Re Venue Manager Matt Dale and Sam Cocks will host a ‘How to Build a Rubbish Bar’ presentation and showcase their venue’s focus on sustainability along with highlighting ways for bars to approach new ideas utilising waste from venues, farmers and other providers.
Dale said: “Re is really excited to be heading to Adelaide on our first Australian takeover for 2023. We were extremely humbled when the whole team from Memphis Slims and surrounding bars came to Re last year and we are stoked to return the favour with the help of Bombay Sapphire.”
Next up Matt and Sam will take over the bar at Memphis Slim’s from 7pm on March 8. Currently ranked 87th in the world, Re’s new menu ‘10×10’ will be focusing on the top 10 most wasted items in the world and creating a pantry of 100 items only using those 10 ingredients. The four cocktails on offer for the takeover are drawn from this menu.
PnV (above) – Grey Goose, Green Olive, Fennel Flower, Black Garlic Vinegar, PnV Waste Wine (pictured above). Grey Goose
is distilled and bottled in France using only locally sourced ingredients. The soft winter wheat husks are used for
livestock feed ensuring no waste is going into landfill. A recent bottle design has reduced weight by 14% further
minimising transport emissions.
Koji & Co – Bombay Sapphire, Roasted Koji, White Peach, Strawberry Gum, Native Mint Amazake. Bombay
Sapphire’s 10 botanicals are sustainably sourced, the liquid is created with 100% renewable electricity, the distillery
sends nothing to landfill and the brand is on track for net zero carbon emissions by 2030.

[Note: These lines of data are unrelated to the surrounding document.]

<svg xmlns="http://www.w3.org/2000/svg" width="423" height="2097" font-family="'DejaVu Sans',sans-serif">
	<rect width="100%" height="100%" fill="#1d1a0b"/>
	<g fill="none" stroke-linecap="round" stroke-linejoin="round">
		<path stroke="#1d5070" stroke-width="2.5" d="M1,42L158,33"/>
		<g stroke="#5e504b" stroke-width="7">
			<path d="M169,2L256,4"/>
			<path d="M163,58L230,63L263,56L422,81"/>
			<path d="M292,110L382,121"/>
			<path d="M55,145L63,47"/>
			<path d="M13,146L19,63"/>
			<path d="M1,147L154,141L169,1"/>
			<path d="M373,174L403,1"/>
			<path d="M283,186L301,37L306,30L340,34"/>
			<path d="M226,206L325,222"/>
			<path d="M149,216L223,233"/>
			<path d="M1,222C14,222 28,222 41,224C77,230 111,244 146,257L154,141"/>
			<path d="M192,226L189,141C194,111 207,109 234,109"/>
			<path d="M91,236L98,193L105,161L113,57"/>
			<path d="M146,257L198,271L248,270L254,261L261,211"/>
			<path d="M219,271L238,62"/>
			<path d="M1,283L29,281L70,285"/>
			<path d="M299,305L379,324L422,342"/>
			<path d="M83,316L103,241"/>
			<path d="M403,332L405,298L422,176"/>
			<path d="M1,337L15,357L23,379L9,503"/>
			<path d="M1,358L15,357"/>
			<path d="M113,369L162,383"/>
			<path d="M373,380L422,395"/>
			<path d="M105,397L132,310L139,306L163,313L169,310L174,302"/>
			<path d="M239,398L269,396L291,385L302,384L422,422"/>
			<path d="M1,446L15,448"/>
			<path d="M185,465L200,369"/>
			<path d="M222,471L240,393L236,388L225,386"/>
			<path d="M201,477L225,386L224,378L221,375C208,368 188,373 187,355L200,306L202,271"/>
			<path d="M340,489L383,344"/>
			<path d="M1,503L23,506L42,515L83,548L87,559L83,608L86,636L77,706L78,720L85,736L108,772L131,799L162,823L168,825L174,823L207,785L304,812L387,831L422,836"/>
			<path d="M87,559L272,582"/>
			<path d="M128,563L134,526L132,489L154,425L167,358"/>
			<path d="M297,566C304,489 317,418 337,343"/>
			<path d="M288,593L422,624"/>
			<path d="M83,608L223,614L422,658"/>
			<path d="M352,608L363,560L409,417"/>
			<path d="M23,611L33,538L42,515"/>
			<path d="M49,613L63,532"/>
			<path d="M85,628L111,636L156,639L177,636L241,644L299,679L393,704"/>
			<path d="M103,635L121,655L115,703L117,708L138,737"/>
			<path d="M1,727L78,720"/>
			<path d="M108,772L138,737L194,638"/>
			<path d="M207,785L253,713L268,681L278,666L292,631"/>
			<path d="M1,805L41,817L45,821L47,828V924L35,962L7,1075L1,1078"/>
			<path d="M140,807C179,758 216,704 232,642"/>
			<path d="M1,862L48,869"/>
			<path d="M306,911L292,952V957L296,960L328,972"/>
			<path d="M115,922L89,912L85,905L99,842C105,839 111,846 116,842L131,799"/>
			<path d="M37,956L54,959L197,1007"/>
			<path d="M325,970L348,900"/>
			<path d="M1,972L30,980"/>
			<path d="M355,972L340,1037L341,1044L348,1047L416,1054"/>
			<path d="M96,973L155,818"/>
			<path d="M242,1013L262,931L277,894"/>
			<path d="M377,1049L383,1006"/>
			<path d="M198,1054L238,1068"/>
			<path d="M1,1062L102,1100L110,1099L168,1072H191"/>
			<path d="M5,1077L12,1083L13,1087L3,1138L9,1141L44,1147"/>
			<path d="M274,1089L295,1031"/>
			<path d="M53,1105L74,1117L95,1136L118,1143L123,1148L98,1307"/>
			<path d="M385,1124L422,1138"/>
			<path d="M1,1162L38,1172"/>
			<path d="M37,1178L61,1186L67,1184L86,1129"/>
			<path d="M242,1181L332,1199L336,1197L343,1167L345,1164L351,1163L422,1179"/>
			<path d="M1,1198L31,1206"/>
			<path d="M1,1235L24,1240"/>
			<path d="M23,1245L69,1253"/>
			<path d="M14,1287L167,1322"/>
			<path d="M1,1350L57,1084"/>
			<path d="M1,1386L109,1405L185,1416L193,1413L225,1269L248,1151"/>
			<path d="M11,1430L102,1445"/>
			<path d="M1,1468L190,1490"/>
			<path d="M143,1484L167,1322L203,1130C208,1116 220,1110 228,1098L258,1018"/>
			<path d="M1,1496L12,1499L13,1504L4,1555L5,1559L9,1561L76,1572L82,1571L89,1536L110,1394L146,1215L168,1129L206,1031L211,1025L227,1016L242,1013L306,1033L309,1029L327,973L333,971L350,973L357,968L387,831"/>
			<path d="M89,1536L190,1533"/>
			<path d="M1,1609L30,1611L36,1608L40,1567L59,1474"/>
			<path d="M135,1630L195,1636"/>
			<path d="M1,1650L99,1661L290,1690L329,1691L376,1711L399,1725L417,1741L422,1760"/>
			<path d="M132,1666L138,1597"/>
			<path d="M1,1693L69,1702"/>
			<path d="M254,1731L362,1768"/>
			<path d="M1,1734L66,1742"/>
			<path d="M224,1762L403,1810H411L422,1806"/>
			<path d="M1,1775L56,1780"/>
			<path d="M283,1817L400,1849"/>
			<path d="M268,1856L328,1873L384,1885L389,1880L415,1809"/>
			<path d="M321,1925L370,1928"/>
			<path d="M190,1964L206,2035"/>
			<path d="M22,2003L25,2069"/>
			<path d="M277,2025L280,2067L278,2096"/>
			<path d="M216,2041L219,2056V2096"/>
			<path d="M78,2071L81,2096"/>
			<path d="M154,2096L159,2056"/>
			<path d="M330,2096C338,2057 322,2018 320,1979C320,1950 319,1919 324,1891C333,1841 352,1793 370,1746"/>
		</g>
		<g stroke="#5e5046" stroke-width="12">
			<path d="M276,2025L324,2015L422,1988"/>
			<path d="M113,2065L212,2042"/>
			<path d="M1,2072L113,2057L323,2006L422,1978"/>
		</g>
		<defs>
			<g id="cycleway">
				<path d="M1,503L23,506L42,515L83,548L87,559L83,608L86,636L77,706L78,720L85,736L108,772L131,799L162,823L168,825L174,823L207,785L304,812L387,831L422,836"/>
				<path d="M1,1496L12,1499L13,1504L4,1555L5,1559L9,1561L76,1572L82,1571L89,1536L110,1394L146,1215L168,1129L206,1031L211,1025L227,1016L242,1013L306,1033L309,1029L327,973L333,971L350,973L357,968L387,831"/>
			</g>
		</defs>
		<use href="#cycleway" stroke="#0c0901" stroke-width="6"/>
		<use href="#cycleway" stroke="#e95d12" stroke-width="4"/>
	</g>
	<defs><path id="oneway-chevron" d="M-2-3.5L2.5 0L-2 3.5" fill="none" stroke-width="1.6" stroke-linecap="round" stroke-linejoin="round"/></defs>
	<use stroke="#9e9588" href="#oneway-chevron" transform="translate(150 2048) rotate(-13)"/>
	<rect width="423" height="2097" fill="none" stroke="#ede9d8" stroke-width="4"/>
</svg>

Wildflower – Patrón Silver, Cucumber Tamari, Marron Shell, Man-gaitch, Amazake Lees, Juracon. Patrón is taking care of the resources and people that craft the world’s finest tequila -agave fibres are transformed into high-quality compost, water is reused in production and irrigation saving 10,000 cubic metres in the first year.
Maylands – Bacardi Carta Blanca, Illawarra Plum Wine, Plum Vermouth, Riberry Boshi, Preserved Honey Myrtle.

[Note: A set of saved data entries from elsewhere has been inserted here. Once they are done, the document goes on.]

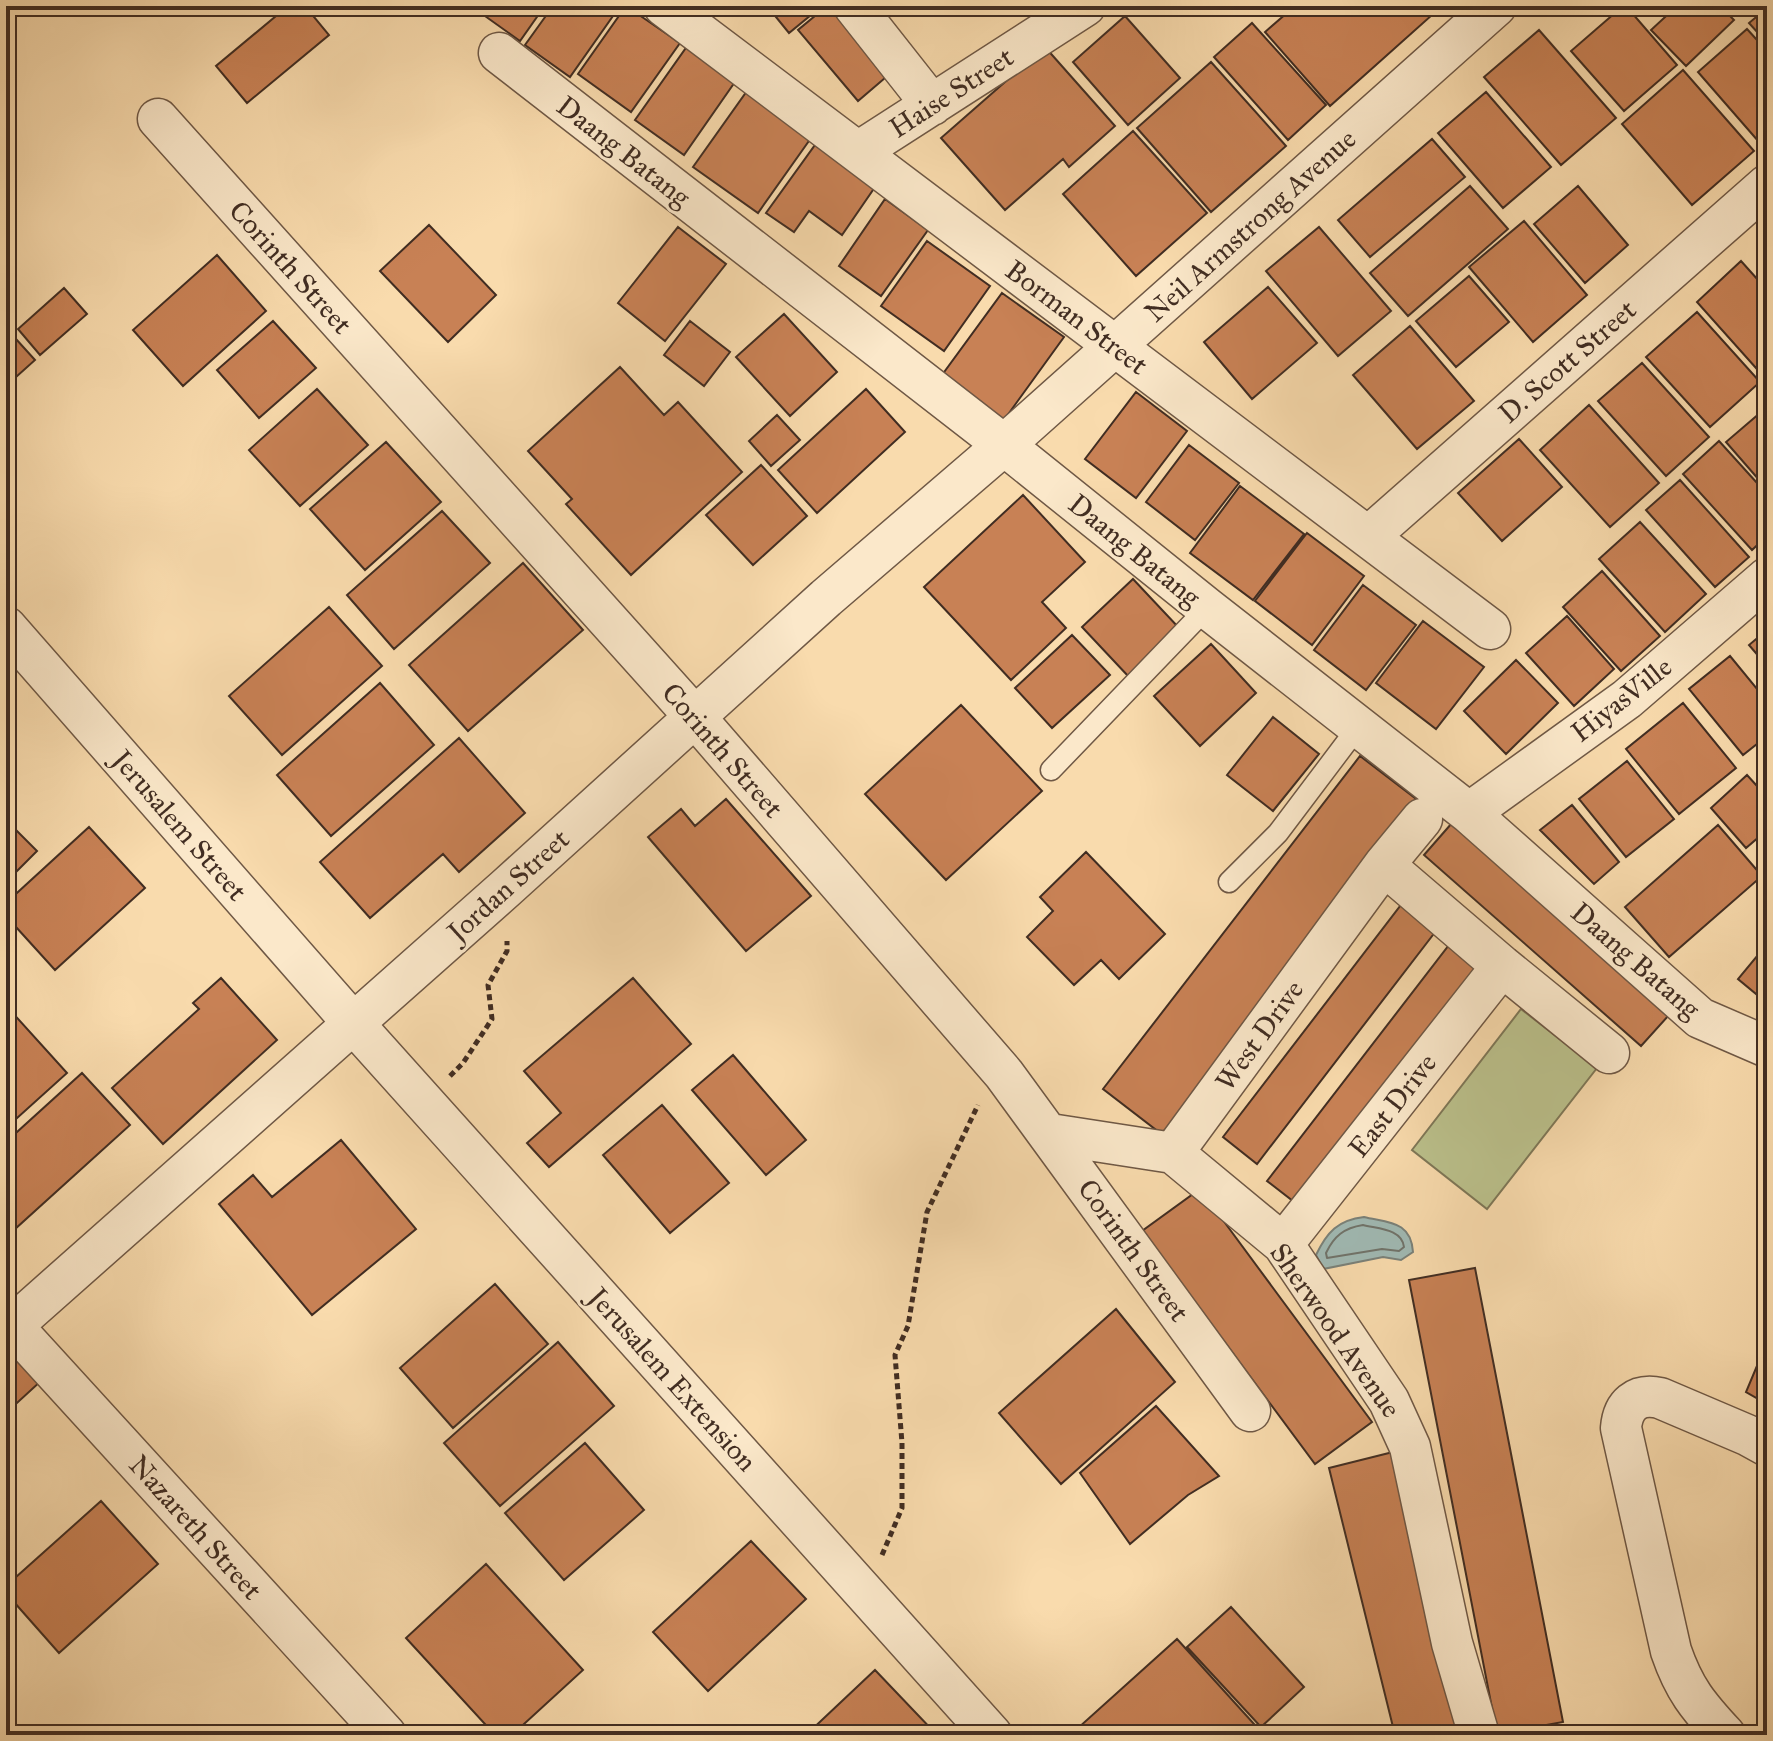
<svg xmlns="http://www.w3.org/2000/svg" width="1773" height="1741" font-family="'IM FELL Great Primer',serif">
<rect width="100%" height="100%" fill="#f9dbad"/>
<filter id="stains"><feTurbulence type="fractalNoise" baseFrequency=".0025" numOctaves="4"/><feColorMatrix values="0 0 0 0 .2 0 0 0 0 .09 0 0 0 0 .02 0 0 0 .5 -.17"/></filter>
<radialGradient id="worn" r=".72"><stop offset=".6" stop-color="#630" stop-opacity="0"/><stop offset="1" stop-color="#630" stop-opacity=".3"/></radialGradient>
<path fill="#bbc18c" stroke="#7e7757" stroke-width="2" d="M1521 1009 1597 1068 1487 1209 1412 1150Z"/>
<path fill="#a0b9b3" stroke="#7a8179" stroke-width="2" d="M1364 1217C1389 1223 1411 1221 1413 1252L1401 1260 1383 1257 1323 1269 1316 1255C1327 1232 1338 1220 1364 1217Z"/>
<g fill="none" stroke-linecap="round" stroke-linejoin="round">
<path stroke="#70736a" stroke-width="2" d="M1363 1225C1379 1229 1402 1229 1404 1247L1399 1251 1382 1249 1327 1258 1326 1253C1334 1236 1344 1228 1363 1225Z"/>
</g>
<path fill="#c88155" stroke="#412d22" stroke-width="2" d="M288 6H305L329 35 247 103 216 66Z
M471 6H527L539 14 520 41Z
M553 6H620L570 77 525 45Z
M626 6 680 43 631 112 578 74Z
M767 6H822L789 33Z
M827 6H849L899 66 858 101 798 30Z
M1295 6H1424L1432 15 1330 106 1265 32Z
M1426 6H1444L1434 15Z
M1623 6H1626L1677 65 1624 111 1571 51Z
M1677 6H1720L1734 20 1686 66 1651 30Z
M1735 6H1752L1742 14Z
M1767 8V43L1749 23Z
M1125 16 1180 78 1128 125 1073 62Z
M1252 23 1326 105 1288 140 1214 57Z
M1747 29 1767 51V135L1759 142 1698 72Z
M1539 30 1616 118 1561 165 1484 77Z
M688 45 737 79 684 155 635 120Z
M1045 47 1115 126 1069 167 1063 159 1005 210 941 138Z
M1211 62 1286 146 1211 212 1137 128Z
M1683 70 1754 151 1692 205 1622 124Z
M747 91 811 138 758 213 693 167Z
M1486 92 1551 167 1503 208 1438 133Z
M1133 131 1207 213 1136 276 1063 194Z
M1432 139 1465 177 1370 257 1338 220Z
M815 145 875 187 842 235 809 211 794 232 766 213Z
M1470 186 1508 229 1408 316 1370 273Z
M1578 186 1628 245 1585 283 1534 224Z
M885 199 928 230 881 296 839 266Z
M1524 221 1587 295 1533 342 1469 267Z
M429 225 496 295 448 342 380 271Z
M678 227 726 264 665 341 618 303Z
M1319 227 1391 311 1338 356 1266 271Z
M927 241 990 286 944 351 881 306Z
M217 255 266 311 183 386 133 330Z
M1741 261 1767 290V358L1756 368 1697 302Z
M1469 276 1509 322 1456 367 1416 321Z
M1268 287 1317 343 1252 399 1204 342Z
M64 288 87 314 40 355 18 329Z
M1002 293 1064 337 1004 420 942 375Z
M1697 312 1760 382 1710 427 1646 357Z
M784 314 837 372 790 416 736 357Z
M273 321 316 368 259 418 217 370Z
M690 321 730 352 704 386 664 355Z
M1410 326 1474 401 1417 449 1353 375Z
M6 328 35 360 6 386Z
M1642 363 1709 437 1666 476 1598 401Z
M620 367 664 415 678 402 742 472 631 575 566 504 572 499 528 451Z
M317 389 368 445 300 506 249 450Z
M866 389 905 432 817 513 778 470Z
M1136 392 1187 431 1136 498 1085 459Z
M1589 405 1659 483 1610 527 1540 450Z
M1767 407V489L1726 442Z
M777 415 800 440 771 466 749 441Z
M1519 439 1562 487 1502 541 1458 493Z
M1719 441 1767 494V536L1752 550 1683 474Z
M386 442 441 502 365 570 310 509Z
M1189 445 1239 483 1195 540 1146 502Z
M761 465 807 516 753 565 706 515Z
M1680 480 1749 557 1715 587 1646 510Z
M1240 486 1304 534 1253 600 1190 553Z
M1023 495 1085 562 1042 602 1066 628 1011 680 924 587Z
M442 511 490 563 394 649 347 595Z
M1640 522 1706 594 1665 632 1599 559Z
M1307 533 1364 576 1312 645 1255 601Z
M523 563 583 630 468 731 409 665Z
M1602 571 1660 636 1621 671 1563 607Z
M1133 579 1180 629 1129 677 1082 627Z
M1363 585 1416 625 1366 690 1314 650Z
M329 607 382 666 282 755 229 696Z
M1567 616 1614 669 1574 706 1526 653Z
M1423 621 1484 667 1436 729 1376 683Z
M1767 630V666L1749 645Z
M1072 635 1110 675 1052 728 1015 688Z
M1211 644 1256 693 1200 746 1154 696Z
M1730 656 1767 701V736L1743 755 1689 689Z
M1516 660 1558 703 1506 754 1464 711Z
M380 683 434 745 331 836 277 775Z
M1683 703 1736 768 1679 814 1626 749Z
M961 705 1042 791 946 880 865 794Z
M1273 717 1319 754 1273 811 1227 775Z
M459 738 525 813 459 872 443 854 370 918 320 862Z
M1360 756 1424 805 1168 1139 1103 1089Z
M1627 761 1674 819 1626 857 1579 799Z
M1747 775 1767 797V830L1746 848 1711 808Z
M726 799 811 896 746 951 648 837 681 809 695 826Z
M1572 805 1619 862 1594 884 1540 830Z
M6 820 37 851 6 882Z
M1452 823 1669 1015 1641 1046 1424 855Z
M1718 825 1762 876 1669 957 1625 907Z
M89 827 145 888 55 970 6 916V903Z
M1086 852 1165 934 1119 979 1101 960 1074 985 1027 937 1053 911 1040 897Z
M1404 901 1439 927 1257 1164 1223 1137Z
M1767 944V1003L1738 979Z
M1449 945 1483 972 1302 1208 1267 1181Z
M221 978 277 1040 163 1144 112 1088 199 1009 193 1003Z
M633 978 691 1044 549 1167 527 1143 561 1113 524 1071Z
M10 1010 67 1073 6 1128V1013Z
M733 1055 806 1140 766 1175 692 1090Z
M82 1073 130 1125 15 1229 6 1220V1142Z
M662 1105 729 1183 670 1233 603 1155Z
M341 1140 416 1229 312 1315 219 1204 253 1175 272 1197Z
M1200 1189 1372 1422 1315 1464 1142 1231Z
M1475 1268 1563 1722 1497 1734 1409 1280Z
M495 1284 548 1344 453 1428 400 1368Z
M1116 1309 1175 1382 1061 1484 999 1413Z
M6 1341 42 1380 6 1413Z
M558 1342 614 1406 500 1506 444 1443Z
M1767 1342V1404L1746 1392Z
M1156 1406 1219 1476 1188 1495 1130 1544 1080 1473Z
M585 1443 644 1510 564 1580 505 1513Z
M1393 1452 1463 1735H1395L1329 1468Z
M101 1501 158 1564 59 1653 6 1593V1586Z
M751 1541 806 1599 708 1691 653 1632Z
M486 1564 583 1670 512 1735H495L406 1638Z
M1231 1607 1304 1687 1261 1727 1187 1647Z
M1177 1639 1264 1735H1084L1078 1728Z
M875 1670 937 1735H806Z"/>
<g fill="none" stroke-linecap="round" stroke-linejoin="round">
<defs>
<path id="lane" d="M1051 770 1207 608
M1229 882 1278 833 1358 727"/>
<path id="street" d="M664 6 1490 629
M854 6 932 105
M499 53 1004 445 1207 608 1469 813 1700 1018 1767 1047
M158 119 695 717 1004 1074 1250 1411
M858 152 1085 6
M1368 537 1767 185
M6 627 353 1023 992 1735
M1469 813 1627 699 1767 578
M1384 865 1502 966 1609 1053
M1050 1134 1173 1153
M1173 1153 1283 1244 1389 1401 1410 1447 1452 1643 1479 1735
M1173 1153 1384 865 1422 819
M1283 1244 1502 966
M6 1319 386 1735
M12 1326 506 888 826 598 1004 445 1496 6
M1725 1735C1698 1706 1684 1689 1671 1651L1621 1428C1623 1405 1636 1393 1660 1398L1747 1435 1767 1446"/>
</defs>
<use href="#lane" stroke="#6f5845" stroke-width="23"/>
<use href="#street" stroke="#6f5845" stroke-width="43"/>
<path stroke="#412d22" stroke-width="5" stroke-dasharray="6 4" stroke-linecap="butt" d="M450 1076 463 1063 492 1019 488 985 507 951V941
M882 1555 902 1508V1443L895 1355 908 1326 927 1212 978 1105"/>
<use href="#lane" stroke="#fbe8ca" stroke-width="20"/>
<use href="#street" stroke="#fbe8ca" stroke-width="40"/>
</g>
<g text-anchor="middle" stroke-width="6" stroke-linejoin="round" paint-order="stroke">
<g font-size="28" fill="#412d22" stroke="#fbe8ca">
<text transform="translate(951 92) rotate(-33)" y="10">Haise Street</text>
<text transform="translate(624 151) rotate(38)" y="10">Daang Batang</text>
<text transform="translate(1250 225) rotate(-42)" y="10">Neil Armstrong Avenue</text>
<text transform="translate(291 267) rotate(48)" y="10">Corinth Street</text>
<text transform="translate(1077 317) rotate(37)" y="10">Borman Street</text>
<text transform="translate(1567 361) rotate(-41)" y="10">D. Scott Street</text>
<text transform="translate(1135 550) rotate(39)" y="10">Daang Batang</text>
<text transform="translate(1621 699) rotate(-38)" y="10">HiyasVille</text>
<text transform="translate(723 750) rotate(49)" y="10">Corinth Street</text>
<text transform="translate(180 825) rotate(49)" y="10">Jerusalem Street</text>
<text transform="translate(508 885) rotate(-42)" y="10">Jordan Street</text>
<text transform="translate(1636 960) rotate(41)" y="10">Daang Batang</text>
<text transform="translate(1259 1035) rotate(-54)" y="10">West Drive</text>
<text transform="translate(1392 1105) rotate(-52)" y="10">East Drive</text>
<text transform="translate(1134 1250) rotate(54)" y="10">Corinth Street</text>
<text transform="translate(1336 1330) rotate(55)" y="10">Sherwood Avenue</text>
<text transform="translate(673 1379) rotate(48)" y="10">Jerusalem Extension</text>
<text transform="translate(196 1527) rotate(48)" y="10">Nazareth Street</text>
</g>
</g>
<rect width="1773" height="1741" fill="none" stroke="#f9dbad" stroke-width="32"/>
<rect x="8" y="8" width="1757" height="1725" fill="none" stroke="#412d22" stroke-width="4"/>
<rect x="16" y="16" width="1741" height="1709" fill="none" stroke="#412d22" stroke-width="2"/>
<rect width="100%" height="100%" filter="url(#stains)"/>
<rect width="100%" height="100%" fill="url(#worn)"/>
</svg>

Bacardi has cut greenhouse emissions by 50% since moving from oil to gas power in 2023 in their distilleries. This in
addition to all sugarcane requirements being sustainably sourced from bonsucro – certified suppliers illustrates Bacardi
is moving to make a positive impact on the world.
Sydneysiders can also sample the cocktails at Re.